The US Treasury sanctions, which freeze a foreign target’s assets and ban Americans from doing business with him, came as Washington presses Moscow over Magnitsky, who died in 2009 after 11 months in Russian jails.
“The November 2009 death of Russian lawyer Sergei Magnitsky in pre-trial detention in Moscow was a tragedy, and the investigation into his death has yielded no visible result,” a senior US official said Friday.
“Russian officials implicated directly in Magnitsky’s imprisonment and prison officials directly involved in the series of decisions that led to his death remain unpunished.”
Some of the names on the Treasury list match those of Russian interior ministry officials involved in the Magnitsky case that were included in a blacklist proposed by a US congressman.
The US is also expected to release publicly the names of possibly scores of Russians hit with sanctions and blacklisted from receiving a visa to the United States under the “Sergei Magnitsky Act” passed last year.
Washington has called for justice in the case of the whistle-blowing rights lawyer.

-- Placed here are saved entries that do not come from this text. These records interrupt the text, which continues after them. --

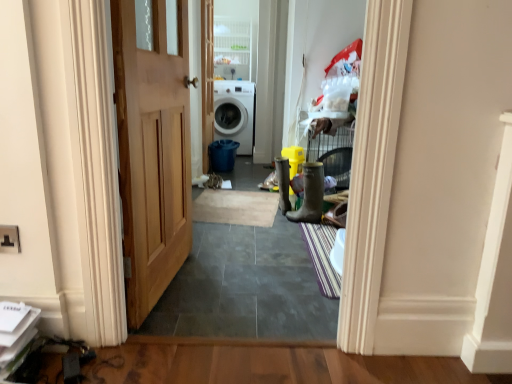
You are a GUI agent. You are given a task and a screenshot of the screen. Output one action in this format:
    pyautogui.click(x=<x>, y=<y>)
    Task: Click on the free space between rubber/matte boot at right, which is counted as the second boot, starting from the back, and wooden door at left
    This screenshot has width=512, height=384.
    Given the screenshot: What is the action you would take?
    pyautogui.click(x=234, y=258)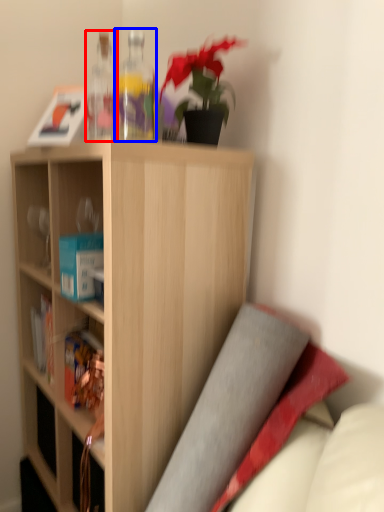
Question: Which object is closer to the camera taking this photo, bottle (highlighted by a red box) or bottle (highlighted by a blue box)?

Choices:
 (A) bottle
 (B) bottle

Answer: (B)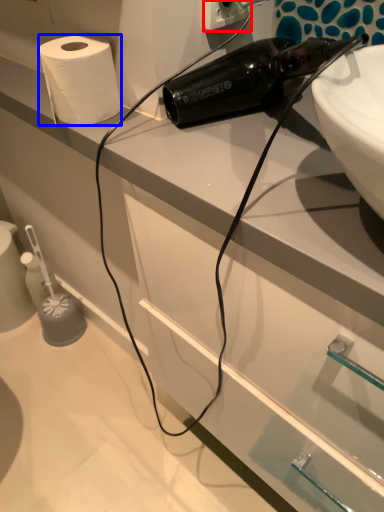
Question: Which object appears closest to the camera in this image, electric outlet (highlighted by a red box) or paper towel (highlighted by a blue box)?

Choices:
 (A) electric outlet
 (B) paper towel

Answer: (A)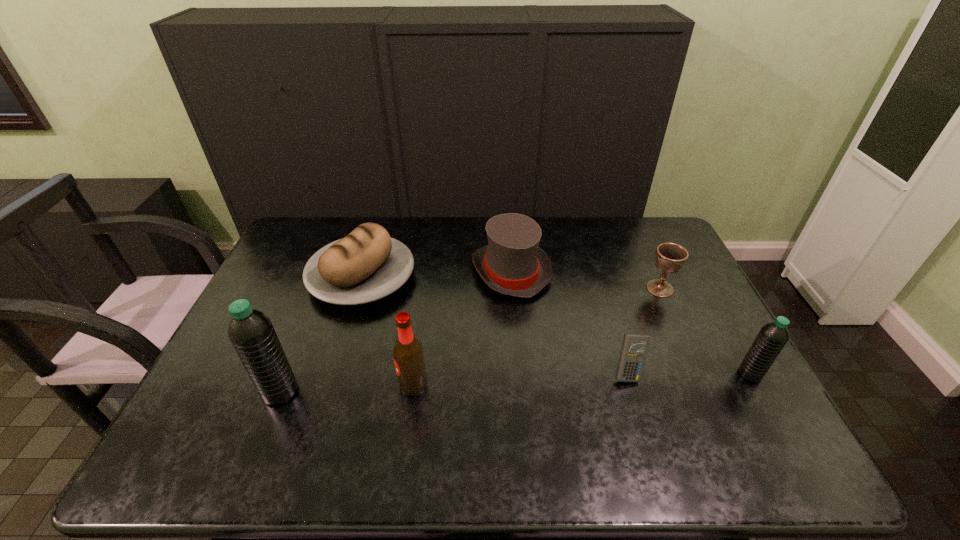
Where is `water bottle that is at the near edge`? Image resolution: width=960 pixels, height=540 pixels. water bottle that is at the near edge is located at coordinates click(251, 332).

Where is `beer bottle at the near edge`? beer bottle at the near edge is located at coordinates pyautogui.click(x=408, y=354).

Where is `water bottle that is positioned at the left edge`? water bottle that is positioned at the left edge is located at coordinates (251, 332).

The height and width of the screenshot is (540, 960). What are the coordinates of `bread present at the left edge` in the screenshot? It's located at (366, 265).

Find the location of a particular element. water bottle that is at the right edge is located at coordinates (773, 336).

You are a GUI agent. You are given a task and a screenshot of the screen. Output one action in this format:
    pyautogui.click(x=<x>, y=<y>)
    Task: Click on the chalice that is positioned at the right edge
    This screenshot has width=960, height=540.
    Given the screenshot: What is the action you would take?
    pyautogui.click(x=670, y=257)

Identify the location of object that is at the far left corner. The height and width of the screenshot is (540, 960). (366, 265).

At what (x,y) coordinates should I click in order to perform the action: click on object present at the near left corner. Please return your answer as a coordinate pair (x, y). The width and height of the screenshot is (960, 540). Looking at the image, I should click on (251, 332).

I want to click on blank space at the far edge of the desktop, so click(x=484, y=230).

Where is `vacant area at the near edge of the desktop`? vacant area at the near edge of the desktop is located at coordinates (695, 409).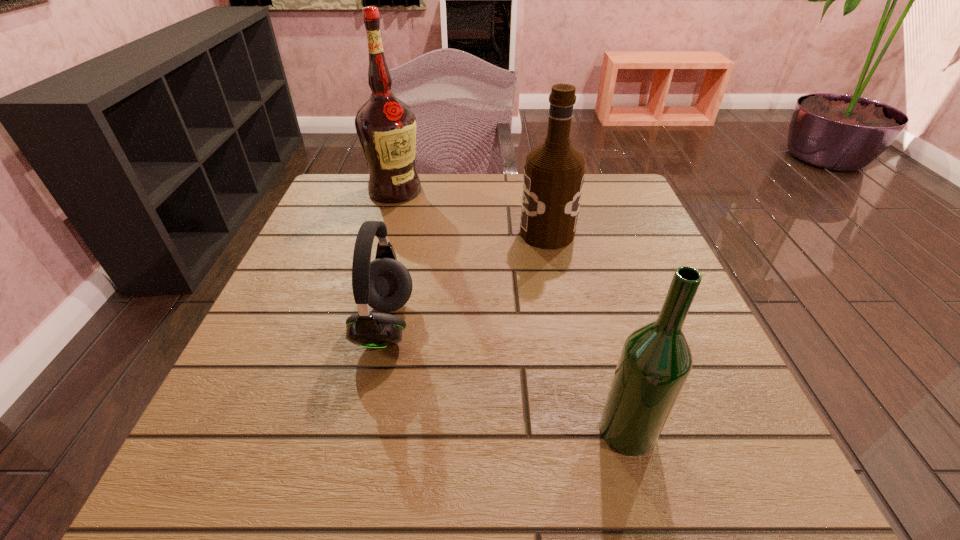
The image size is (960, 540). Identify the location of vacant area that lies between the farthest object and the nearest object. (512, 310).

Find the location of a particular element. object that stands as the third closest to the farthest alcohol is located at coordinates (655, 362).

Locate an element on the screen. object that is the third closest one to the third farthest object is located at coordinates (386, 127).

This screenshot has height=540, width=960. Find the location of `alcohol object that ranks as the closest to the nearest alcohol`. alcohol object that ranks as the closest to the nearest alcohol is located at coordinates (554, 172).

I want to click on alcohol that stands as the second closest to the leftmost alcohol, so click(655, 362).

Locate an element on the screen. The width and height of the screenshot is (960, 540). blank area in the image that satisfies the following two spatial constraints: 1. on the label of the nearest alcohol; 2. on the left side of the farthest alcohol is located at coordinates (327, 430).

The width and height of the screenshot is (960, 540). I want to click on vacant space that satisfies the following two spatial constraints: 1. on the ear cups of the third farthest object; 2. on the back side of the nearest object, so click(362, 430).

Identify the location of free region that satisfies the following two spatial constraints: 1. on the back side of the nearest object; 2. on the label of the second nearest alcohol. (573, 233).

At what (x,y) coordinates should I click in order to perform the action: click on free space that satisfies the following two spatial constraints: 1. on the label of the second farthest alcohol; 2. on the left side of the nearest alcohol. Please return your answer as a coordinate pair (x, y). This screenshot has height=540, width=960. Looking at the image, I should click on (586, 430).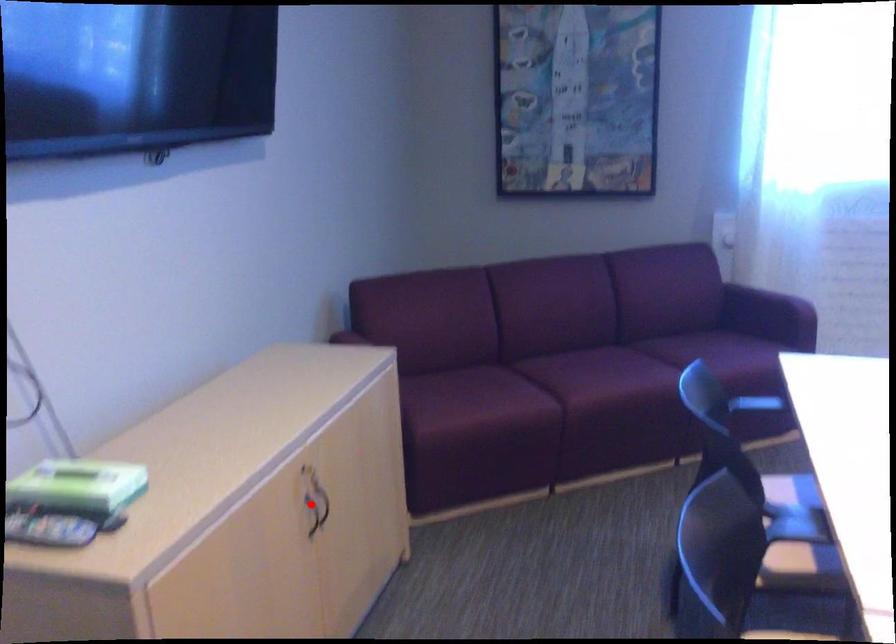
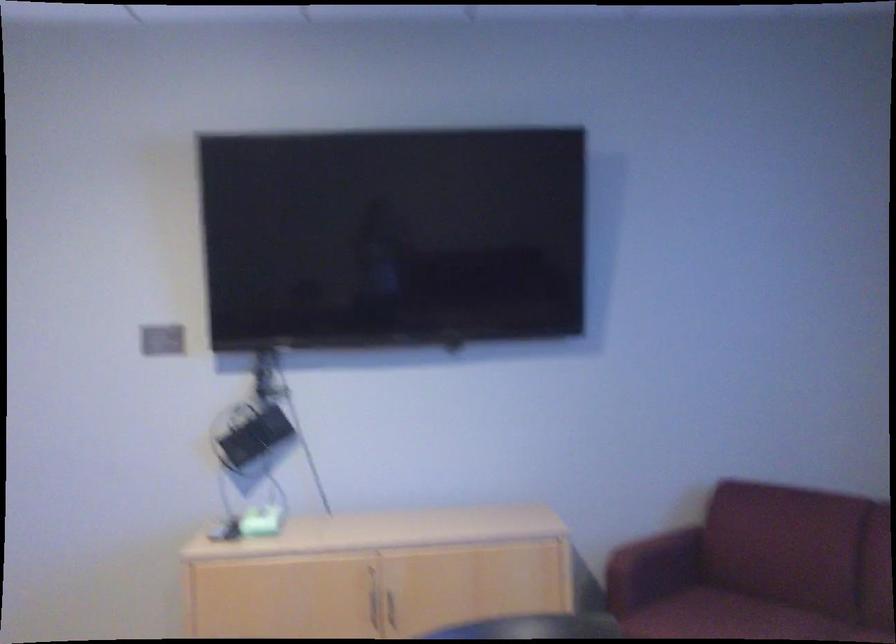
Question: I am providing you with two images of the same scene from different viewpoints. Given a red point in image1, look at the same physical point in image2. Is it:

Choices:
 (A) Closer to the viewpoint
 (B) Farther from the viewpoint

Answer: (B)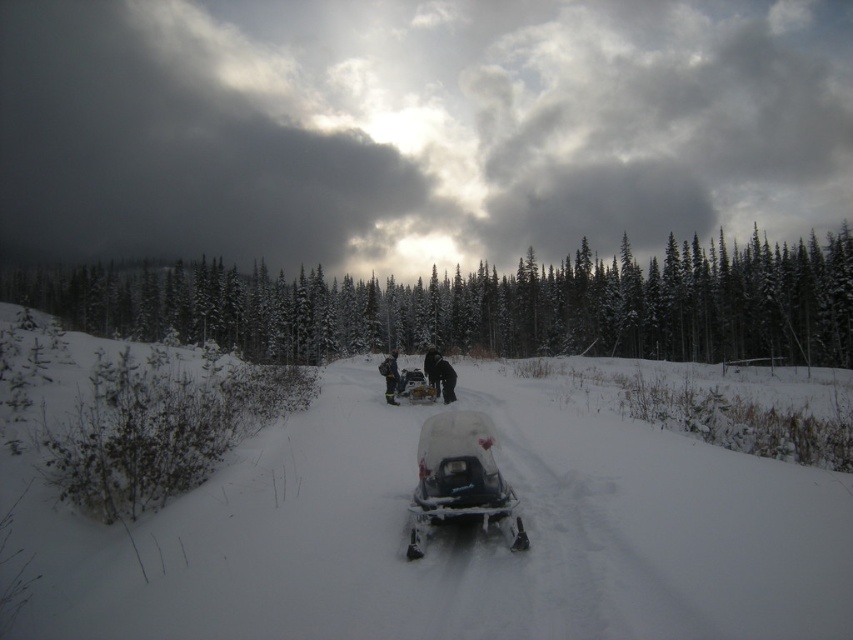
You are standing at the snowmobile and looking towards the forest. Which of the two points, point (453, 371) or point (439, 355), would appear closer to you in the scene?

Point (453, 371) is closer to the camera than point (439, 355), so it would appear closer to you.

You are standing at the point marked by the coordinates point (444, 378) in the snowy landscape. What object is located exactly at this point?

The point (444, 378) corresponds to the black fabric jacket at center.

You are standing at the snowmobile with a transparent cover on the path in a snowy landscape. You want to walk directly towards the dense forest of evergreen trees ahead. The point marked at coordinate (457, 536) shows white powdery snow at center. Will you encounter any obstacles on your path before reaching the forest?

The list has always been kept secret but is believed to include people involved in jailing and prosecuting Magnitsky as well as officials who have joined the Kremlin’s crackdown on Russians’ political rights.
“We will therefore use these and other available legal authorities to ensure that persons responsible for the maltreatment and death of Mr. Magnitsky are barred from traveling to the United States and doing business here,” the US official said.
Earlier on Friday, Moscow had warned Washington not to publish any blacklist of Russians tied to the case, and threatened to retaliate with its own public blacklist.
President Vladimir Putin’s spokesman Dmitry Peskov said the public naming could leave lasting damage on future ties between the two former Cold War foes.
“The appearance of some lists will unquestionably have a very negative impact on Russian-US bilateral relations,” news agencies quoted Peskov as saying.
He said that cooperation between the two sides would nonetheless continue on some issues should the list be published.
“Even when under the weight of such possible negative events, and despite the damage these negative events cause, (our relations) still have numerous prospects for further development,” said Peskov.
“There will always be a lot of issues to discuss” he added.
Moscow reacted with anger when the Magnitsky Act was passed last year and in retaliation Russia’s parliament agreed legislation barring American families from adopting Russian children.
The Russian foreign ministry has since drawn up its own blacklist of US officials alleged to have committed human rights violations.
A former US senior commander at the Guantanamo base in Cuba where the United States keeps terror suspects has already been denied entry by Moscow in a highly publicized case.
Moscow also accuses Washington of inciting Russia’s recent anti-Putin protests and has recently launched a crackdown against non-governmental organizations with foreign funding.
Deputy Foreign Minister Sergei Ryabkov argued that it was Washington that should bear the blame for this deterioration in ties.
“We have said many times that this is all extremely destructive for our bilateral relations, that we would have never initiated such steps — our relations have enough problems as it is,” ITAR-TASS quoted Ryabkov as saying.
“But since the US side… decided to proceed in such a manner, we have had no choice but to respond.”
An unnamed Russian source told ITAR-TASS that Moscow’s counter-measures would be “symmetrical” and should be expected by Saturday.